A trip around the world is now something like the Abitur trip after school. Compulsory program. The – mostly young – pilgrims believe in the cathartic effect once they have traveled around the globe, they believe in being a different, better person when they have seen what life is like elsewhere than in the bacon coat of Western society.
Like Max Trommsdorff. “Unplugged – Around the World with Guitar” is the name of the almost 400-page book written by the father of three children, who is now doing a doctorate at the Fraunhofer Institute in Freiburg. He was in his mid-twenties when he set out one winter in the Bavarian village of Mittenwald to see the world, with a guitar and provisions in his backpack, nothing more. Money? He doesn’t want to, he doesn’t need to. He earns his meals with street music, maybe a bus ride, maybe even a flight, but then with an extremely guilty conscience and only because there are 7000 miles of ocean between the US west coast and New Zealand.

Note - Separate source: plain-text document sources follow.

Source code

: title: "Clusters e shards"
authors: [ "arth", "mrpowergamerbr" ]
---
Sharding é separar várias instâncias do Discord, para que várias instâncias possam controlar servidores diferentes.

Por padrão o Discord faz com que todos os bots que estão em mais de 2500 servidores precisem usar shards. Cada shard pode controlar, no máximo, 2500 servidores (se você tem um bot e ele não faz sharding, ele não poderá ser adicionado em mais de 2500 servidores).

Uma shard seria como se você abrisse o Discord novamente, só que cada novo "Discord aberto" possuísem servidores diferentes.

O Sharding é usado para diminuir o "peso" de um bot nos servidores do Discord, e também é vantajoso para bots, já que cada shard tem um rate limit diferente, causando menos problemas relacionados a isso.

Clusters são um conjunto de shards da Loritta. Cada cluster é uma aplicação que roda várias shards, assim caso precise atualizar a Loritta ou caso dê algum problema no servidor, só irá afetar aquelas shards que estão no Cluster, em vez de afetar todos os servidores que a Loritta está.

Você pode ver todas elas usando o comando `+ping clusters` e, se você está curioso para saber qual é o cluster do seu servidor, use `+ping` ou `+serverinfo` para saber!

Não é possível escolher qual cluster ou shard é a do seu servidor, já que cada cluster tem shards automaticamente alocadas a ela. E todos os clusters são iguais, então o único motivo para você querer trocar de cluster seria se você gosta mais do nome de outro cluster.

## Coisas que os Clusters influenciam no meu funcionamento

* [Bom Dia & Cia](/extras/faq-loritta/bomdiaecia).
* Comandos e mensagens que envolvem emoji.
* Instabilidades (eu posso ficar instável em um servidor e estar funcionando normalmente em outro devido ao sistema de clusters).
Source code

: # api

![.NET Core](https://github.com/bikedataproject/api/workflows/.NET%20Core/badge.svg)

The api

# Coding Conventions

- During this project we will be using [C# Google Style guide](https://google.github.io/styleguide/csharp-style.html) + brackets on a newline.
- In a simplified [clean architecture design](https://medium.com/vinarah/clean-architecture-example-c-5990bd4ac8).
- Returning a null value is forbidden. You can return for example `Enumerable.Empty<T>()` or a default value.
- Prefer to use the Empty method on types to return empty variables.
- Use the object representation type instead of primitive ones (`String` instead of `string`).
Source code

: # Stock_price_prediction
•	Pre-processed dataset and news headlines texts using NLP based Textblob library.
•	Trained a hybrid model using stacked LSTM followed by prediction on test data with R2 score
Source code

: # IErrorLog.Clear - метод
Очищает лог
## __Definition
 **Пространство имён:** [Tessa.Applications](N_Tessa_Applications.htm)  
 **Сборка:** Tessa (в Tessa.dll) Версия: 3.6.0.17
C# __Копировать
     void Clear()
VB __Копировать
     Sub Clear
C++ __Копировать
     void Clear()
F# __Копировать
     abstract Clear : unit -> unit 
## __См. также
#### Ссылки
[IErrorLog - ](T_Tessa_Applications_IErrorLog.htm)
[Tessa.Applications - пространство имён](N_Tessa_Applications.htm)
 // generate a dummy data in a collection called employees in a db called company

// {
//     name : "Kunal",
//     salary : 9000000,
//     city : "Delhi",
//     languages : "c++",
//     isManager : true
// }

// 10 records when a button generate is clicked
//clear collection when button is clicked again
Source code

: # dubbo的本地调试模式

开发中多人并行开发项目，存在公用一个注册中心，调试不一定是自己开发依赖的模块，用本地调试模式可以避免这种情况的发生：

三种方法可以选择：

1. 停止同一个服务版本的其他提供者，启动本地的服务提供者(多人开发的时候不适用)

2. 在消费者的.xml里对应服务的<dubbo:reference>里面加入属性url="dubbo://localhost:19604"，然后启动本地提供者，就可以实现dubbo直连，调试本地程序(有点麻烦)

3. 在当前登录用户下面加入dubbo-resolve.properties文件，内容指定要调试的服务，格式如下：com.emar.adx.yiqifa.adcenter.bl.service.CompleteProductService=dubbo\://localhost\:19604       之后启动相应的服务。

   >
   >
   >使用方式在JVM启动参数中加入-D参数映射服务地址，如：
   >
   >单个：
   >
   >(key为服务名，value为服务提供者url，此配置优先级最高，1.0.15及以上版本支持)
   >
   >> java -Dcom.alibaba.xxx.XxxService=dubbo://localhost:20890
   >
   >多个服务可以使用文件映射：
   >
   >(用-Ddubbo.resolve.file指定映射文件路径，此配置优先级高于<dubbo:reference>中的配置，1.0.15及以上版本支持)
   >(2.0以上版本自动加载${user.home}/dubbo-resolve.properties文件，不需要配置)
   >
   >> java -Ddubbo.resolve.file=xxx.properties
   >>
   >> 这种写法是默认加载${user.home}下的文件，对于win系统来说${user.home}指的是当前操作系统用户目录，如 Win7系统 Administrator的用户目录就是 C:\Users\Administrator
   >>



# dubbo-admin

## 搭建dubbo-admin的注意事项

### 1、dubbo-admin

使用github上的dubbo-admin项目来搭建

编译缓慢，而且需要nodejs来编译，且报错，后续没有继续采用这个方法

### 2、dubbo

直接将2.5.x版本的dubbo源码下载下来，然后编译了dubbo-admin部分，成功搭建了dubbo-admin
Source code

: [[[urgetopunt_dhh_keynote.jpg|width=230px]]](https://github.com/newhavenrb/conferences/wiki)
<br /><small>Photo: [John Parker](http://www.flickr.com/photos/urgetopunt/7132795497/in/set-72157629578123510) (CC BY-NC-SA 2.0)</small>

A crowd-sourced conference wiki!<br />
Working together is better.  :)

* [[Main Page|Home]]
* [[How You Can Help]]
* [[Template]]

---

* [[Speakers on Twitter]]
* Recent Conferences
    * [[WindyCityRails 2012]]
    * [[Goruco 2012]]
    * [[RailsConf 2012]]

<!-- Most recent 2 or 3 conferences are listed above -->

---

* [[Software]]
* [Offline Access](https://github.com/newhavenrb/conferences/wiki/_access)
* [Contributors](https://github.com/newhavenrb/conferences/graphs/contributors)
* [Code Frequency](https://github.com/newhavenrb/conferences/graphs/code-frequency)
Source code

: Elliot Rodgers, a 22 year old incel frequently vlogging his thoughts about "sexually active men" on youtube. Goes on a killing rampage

Trommsdorff travels on foot, environmentally friendly, just like you do if you want to be a virtuous person. His route is impressive, even more impressive are his courage and naivety to make music on the streets of those countries in which you end up in prison for it. He travels from Italy via Greece to Syria, Iran and the United Arab Emirates, lands in Bangladesh and Singapore, Australia and New Zealand, and flies from there to the USA. He sleeps in barns, on the floor of trains, in a shelter for the homeless in Los Angeles or with one of the many people on the road whose hospitality and kindness shaped him most, as he writes.
The street musician is not even looked at by people in suits
The man has a lot to tell. And often tells what you least want to know. How long it takes in each individual country to get his visa. That there is “a lot of activity” and “hustle and bustle” in Damascus, which has been shaken by civil war, and that it stinks of exhaust fumes there. Doesn’t it do that in every big city? And that Barcelona is a “pulsating metropolis” and Dubai consists of “highly surreal skyscrapers” and “bombastic glass palaces” – you can guess that even without a trip around the world.
But then at some point he seems to have written himself warmly and not only describes what he sees, but also puts his readers in his backpack, lets them look out and shows them the world, classifies. When his guitar is stolen in Mexico, feelings finally stir, the significance of the loss of his only travel companion becomes tangible. When he hangs on a street corner in Wellington in New Zealand in the morning and “sips” cold canned beans and people in suits walk past him without looking at him, then he reveals the low points that this trip holds. And with that he takes – luckily – a touch of educational morality from his story.